Activity: Only the lines from the one containing "right elbow: (84, 182)" through the final line of the material below should be output, exactly as they stand.
(Extracted records Opens)
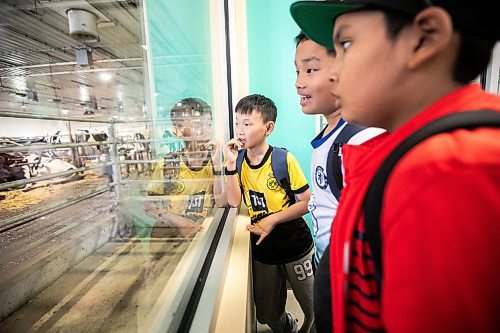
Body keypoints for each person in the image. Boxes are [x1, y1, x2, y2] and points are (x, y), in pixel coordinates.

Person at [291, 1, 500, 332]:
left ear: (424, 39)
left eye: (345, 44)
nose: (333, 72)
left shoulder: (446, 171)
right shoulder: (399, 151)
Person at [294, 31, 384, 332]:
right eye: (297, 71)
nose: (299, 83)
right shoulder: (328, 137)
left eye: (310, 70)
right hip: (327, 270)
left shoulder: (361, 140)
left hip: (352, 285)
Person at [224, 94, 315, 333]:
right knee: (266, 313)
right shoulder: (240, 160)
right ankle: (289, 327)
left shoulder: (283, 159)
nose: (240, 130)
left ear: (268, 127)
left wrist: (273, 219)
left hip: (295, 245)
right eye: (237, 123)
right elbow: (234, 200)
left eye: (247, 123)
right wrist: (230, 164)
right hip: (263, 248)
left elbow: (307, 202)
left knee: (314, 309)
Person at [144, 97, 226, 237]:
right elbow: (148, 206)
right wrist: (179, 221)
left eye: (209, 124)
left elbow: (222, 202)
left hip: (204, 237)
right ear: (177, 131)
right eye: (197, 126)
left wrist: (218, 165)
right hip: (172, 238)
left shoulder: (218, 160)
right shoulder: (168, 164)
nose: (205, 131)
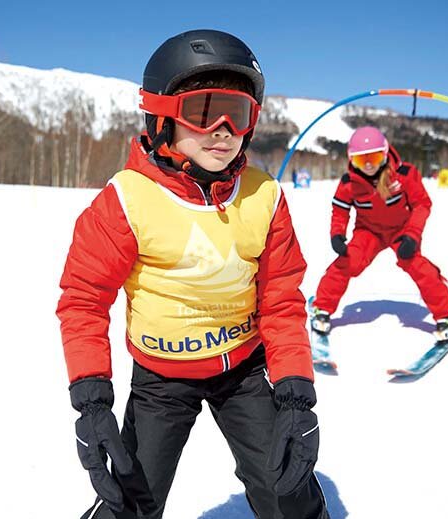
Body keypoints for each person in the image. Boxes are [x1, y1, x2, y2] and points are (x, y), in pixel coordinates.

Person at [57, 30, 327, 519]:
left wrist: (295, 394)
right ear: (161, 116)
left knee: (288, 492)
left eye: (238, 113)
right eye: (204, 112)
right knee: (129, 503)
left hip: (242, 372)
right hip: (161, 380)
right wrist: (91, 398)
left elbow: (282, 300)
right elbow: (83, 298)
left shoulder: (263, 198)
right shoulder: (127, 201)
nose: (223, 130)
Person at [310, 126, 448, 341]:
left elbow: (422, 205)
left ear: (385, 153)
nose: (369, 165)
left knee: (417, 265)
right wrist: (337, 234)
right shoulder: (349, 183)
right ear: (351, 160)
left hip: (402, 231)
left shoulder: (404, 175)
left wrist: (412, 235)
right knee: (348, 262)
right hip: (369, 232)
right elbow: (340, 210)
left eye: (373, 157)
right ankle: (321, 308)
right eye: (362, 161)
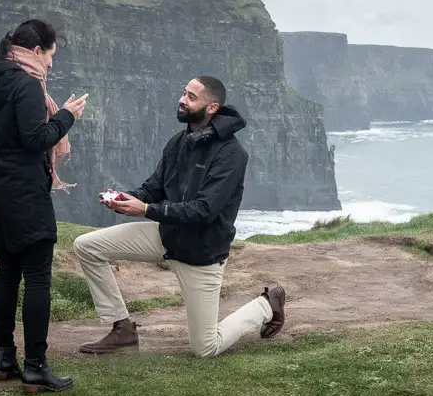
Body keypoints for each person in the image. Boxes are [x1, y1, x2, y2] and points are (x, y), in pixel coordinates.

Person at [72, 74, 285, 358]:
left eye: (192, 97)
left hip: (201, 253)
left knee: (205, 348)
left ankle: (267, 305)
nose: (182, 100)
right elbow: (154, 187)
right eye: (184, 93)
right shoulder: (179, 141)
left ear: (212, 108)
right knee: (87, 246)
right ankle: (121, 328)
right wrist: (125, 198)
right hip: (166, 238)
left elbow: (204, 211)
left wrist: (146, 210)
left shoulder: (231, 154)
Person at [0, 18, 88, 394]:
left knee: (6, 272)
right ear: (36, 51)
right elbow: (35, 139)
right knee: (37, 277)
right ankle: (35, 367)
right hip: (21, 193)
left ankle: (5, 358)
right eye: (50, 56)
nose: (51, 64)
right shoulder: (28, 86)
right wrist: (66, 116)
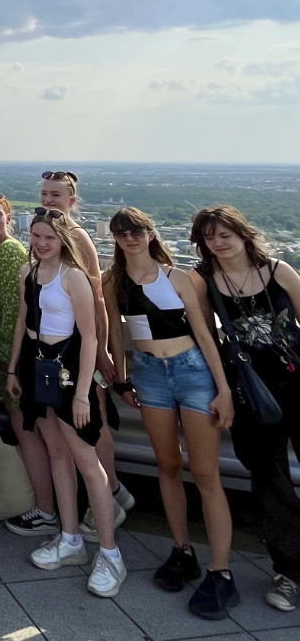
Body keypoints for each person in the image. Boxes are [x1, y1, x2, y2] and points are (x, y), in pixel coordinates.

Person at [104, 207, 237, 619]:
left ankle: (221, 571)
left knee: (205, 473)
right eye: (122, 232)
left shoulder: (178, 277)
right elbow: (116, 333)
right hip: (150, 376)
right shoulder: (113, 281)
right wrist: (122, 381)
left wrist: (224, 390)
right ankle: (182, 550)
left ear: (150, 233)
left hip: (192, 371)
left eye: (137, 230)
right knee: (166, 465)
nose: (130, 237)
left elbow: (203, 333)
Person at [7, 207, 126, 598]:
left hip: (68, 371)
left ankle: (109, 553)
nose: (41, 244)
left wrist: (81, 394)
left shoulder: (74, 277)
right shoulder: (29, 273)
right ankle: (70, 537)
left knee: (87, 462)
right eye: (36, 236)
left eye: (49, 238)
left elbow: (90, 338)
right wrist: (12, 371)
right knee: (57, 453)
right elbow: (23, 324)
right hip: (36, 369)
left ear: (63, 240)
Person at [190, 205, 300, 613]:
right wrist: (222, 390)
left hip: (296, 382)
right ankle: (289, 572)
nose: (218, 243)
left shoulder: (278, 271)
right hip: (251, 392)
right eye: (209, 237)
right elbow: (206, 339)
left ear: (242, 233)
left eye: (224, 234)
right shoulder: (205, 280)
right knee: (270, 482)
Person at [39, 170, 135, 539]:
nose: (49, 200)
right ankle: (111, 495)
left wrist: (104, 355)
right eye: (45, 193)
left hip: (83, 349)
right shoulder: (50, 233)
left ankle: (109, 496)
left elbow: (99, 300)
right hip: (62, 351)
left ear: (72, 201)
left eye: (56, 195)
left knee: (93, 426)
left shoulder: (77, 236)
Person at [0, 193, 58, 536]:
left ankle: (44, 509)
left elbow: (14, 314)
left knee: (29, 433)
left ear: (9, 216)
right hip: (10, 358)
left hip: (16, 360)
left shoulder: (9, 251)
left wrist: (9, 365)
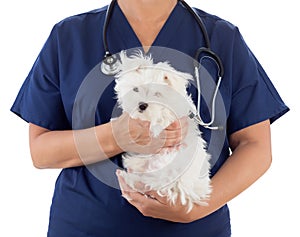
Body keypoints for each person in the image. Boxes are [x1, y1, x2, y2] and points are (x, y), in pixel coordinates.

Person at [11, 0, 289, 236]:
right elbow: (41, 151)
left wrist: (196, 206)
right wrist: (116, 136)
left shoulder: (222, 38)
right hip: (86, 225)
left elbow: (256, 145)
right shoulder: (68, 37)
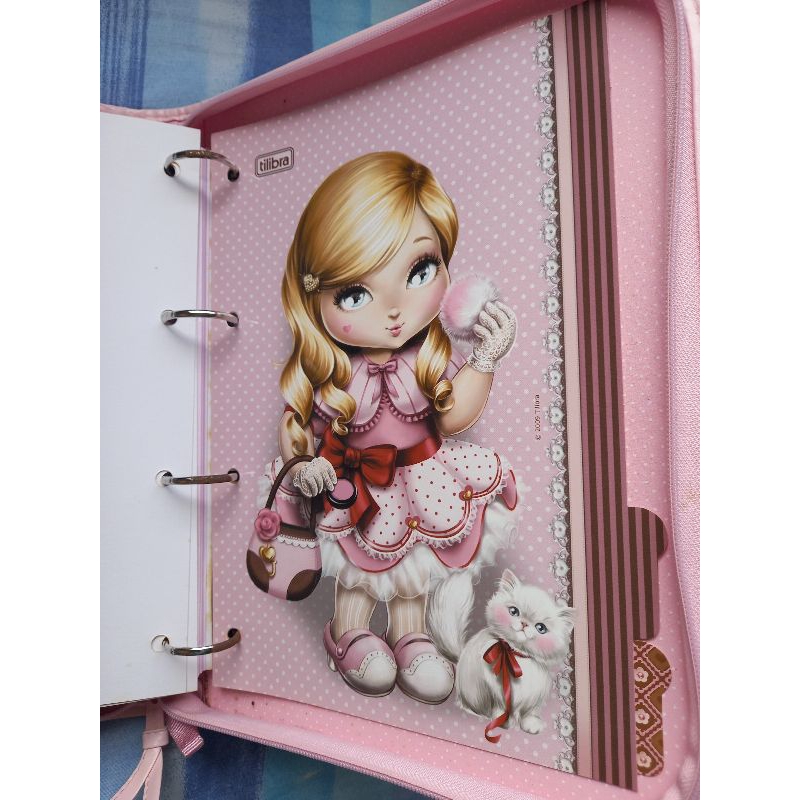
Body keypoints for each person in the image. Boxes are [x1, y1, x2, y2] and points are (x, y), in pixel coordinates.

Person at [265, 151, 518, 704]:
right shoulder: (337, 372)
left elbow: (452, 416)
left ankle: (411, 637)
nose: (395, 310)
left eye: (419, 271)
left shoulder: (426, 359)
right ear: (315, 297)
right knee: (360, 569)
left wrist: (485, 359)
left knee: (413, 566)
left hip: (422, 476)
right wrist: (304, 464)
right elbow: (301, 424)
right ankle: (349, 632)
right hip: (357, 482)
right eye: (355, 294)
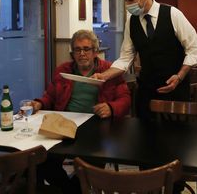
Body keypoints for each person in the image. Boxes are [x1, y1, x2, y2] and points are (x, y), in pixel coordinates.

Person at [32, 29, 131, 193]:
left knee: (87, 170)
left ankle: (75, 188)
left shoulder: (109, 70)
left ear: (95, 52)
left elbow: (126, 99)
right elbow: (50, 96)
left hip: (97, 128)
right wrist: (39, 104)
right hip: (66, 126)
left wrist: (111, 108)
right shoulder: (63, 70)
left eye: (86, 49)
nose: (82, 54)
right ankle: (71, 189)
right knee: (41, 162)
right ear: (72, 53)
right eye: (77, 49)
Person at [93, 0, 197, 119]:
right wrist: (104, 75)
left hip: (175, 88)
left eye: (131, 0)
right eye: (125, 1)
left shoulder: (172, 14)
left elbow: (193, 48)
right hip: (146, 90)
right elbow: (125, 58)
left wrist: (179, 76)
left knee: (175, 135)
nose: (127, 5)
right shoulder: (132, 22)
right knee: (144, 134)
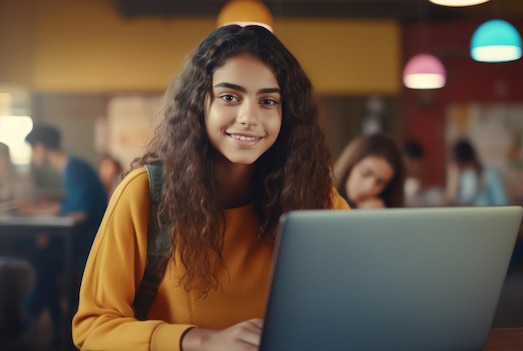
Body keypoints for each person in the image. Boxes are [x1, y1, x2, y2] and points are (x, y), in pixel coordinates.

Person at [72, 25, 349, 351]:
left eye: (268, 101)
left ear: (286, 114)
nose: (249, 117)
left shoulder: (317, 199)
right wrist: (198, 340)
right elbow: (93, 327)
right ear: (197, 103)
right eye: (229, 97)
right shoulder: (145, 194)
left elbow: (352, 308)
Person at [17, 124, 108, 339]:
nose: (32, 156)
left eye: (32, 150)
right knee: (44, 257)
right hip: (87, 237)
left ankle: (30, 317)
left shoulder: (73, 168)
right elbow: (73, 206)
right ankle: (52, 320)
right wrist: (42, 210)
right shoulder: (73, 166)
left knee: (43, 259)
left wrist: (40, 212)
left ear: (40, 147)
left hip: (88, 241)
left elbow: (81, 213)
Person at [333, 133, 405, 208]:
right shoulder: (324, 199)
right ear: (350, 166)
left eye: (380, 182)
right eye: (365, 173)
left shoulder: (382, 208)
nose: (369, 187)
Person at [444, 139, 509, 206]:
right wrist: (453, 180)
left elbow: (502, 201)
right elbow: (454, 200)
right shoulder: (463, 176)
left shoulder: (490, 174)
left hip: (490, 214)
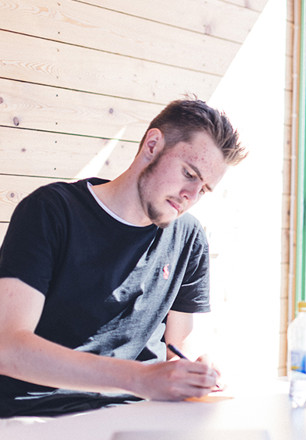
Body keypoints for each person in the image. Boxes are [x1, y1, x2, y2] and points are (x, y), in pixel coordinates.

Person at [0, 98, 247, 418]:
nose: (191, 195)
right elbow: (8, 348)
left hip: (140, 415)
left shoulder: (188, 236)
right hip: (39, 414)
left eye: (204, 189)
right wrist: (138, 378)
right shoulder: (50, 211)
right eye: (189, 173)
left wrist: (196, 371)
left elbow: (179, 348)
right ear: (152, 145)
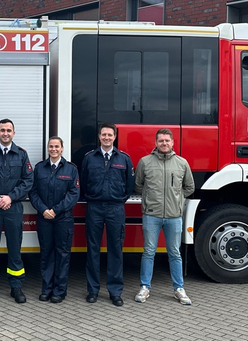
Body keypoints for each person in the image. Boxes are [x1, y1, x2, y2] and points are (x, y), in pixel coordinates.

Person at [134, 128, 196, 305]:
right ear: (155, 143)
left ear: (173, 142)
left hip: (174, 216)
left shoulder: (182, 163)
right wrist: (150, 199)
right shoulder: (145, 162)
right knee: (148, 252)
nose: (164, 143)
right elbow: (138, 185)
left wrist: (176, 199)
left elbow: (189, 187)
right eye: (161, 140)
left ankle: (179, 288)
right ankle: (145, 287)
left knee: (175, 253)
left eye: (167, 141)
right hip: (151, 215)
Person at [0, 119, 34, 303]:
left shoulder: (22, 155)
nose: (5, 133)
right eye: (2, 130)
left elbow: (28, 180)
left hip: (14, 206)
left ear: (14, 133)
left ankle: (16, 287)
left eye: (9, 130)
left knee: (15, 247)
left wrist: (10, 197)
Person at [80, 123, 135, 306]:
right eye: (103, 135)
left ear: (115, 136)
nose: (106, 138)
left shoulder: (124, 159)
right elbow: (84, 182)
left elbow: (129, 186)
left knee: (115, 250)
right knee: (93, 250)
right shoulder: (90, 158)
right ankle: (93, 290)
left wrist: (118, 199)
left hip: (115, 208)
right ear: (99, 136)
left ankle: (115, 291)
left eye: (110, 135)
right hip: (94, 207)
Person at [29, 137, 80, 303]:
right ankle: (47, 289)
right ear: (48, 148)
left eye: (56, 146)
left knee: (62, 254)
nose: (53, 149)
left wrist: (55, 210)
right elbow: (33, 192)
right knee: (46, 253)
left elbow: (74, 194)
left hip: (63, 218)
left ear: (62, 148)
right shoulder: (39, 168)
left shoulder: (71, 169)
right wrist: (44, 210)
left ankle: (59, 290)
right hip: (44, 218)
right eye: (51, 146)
(Extracted records Closes)
Answer for the task:
right elbow: (84, 182)
left elbow: (129, 186)
left knee: (115, 250)
right knee: (93, 250)
right shoulder: (90, 158)
right ankle: (93, 290)
left wrist: (118, 199)
left hip: (115, 208)
right ear: (99, 136)
left ankle: (115, 291)
left eye: (110, 135)
right hip: (94, 207)
Person at [29, 137, 80, 303]:
right ankle: (47, 289)
right ear: (48, 148)
left eye: (56, 146)
left knee: (62, 254)
nose: (53, 149)
left wrist: (55, 210)
right elbow: (33, 192)
right knee: (46, 253)
left elbow: (74, 194)
left hip: (63, 218)
left ear: (62, 148)
right shoulder: (39, 168)
left shoulder: (71, 169)
right wrist: (44, 210)
left ankle: (59, 290)
right hip: (44, 218)
right eye: (51, 146)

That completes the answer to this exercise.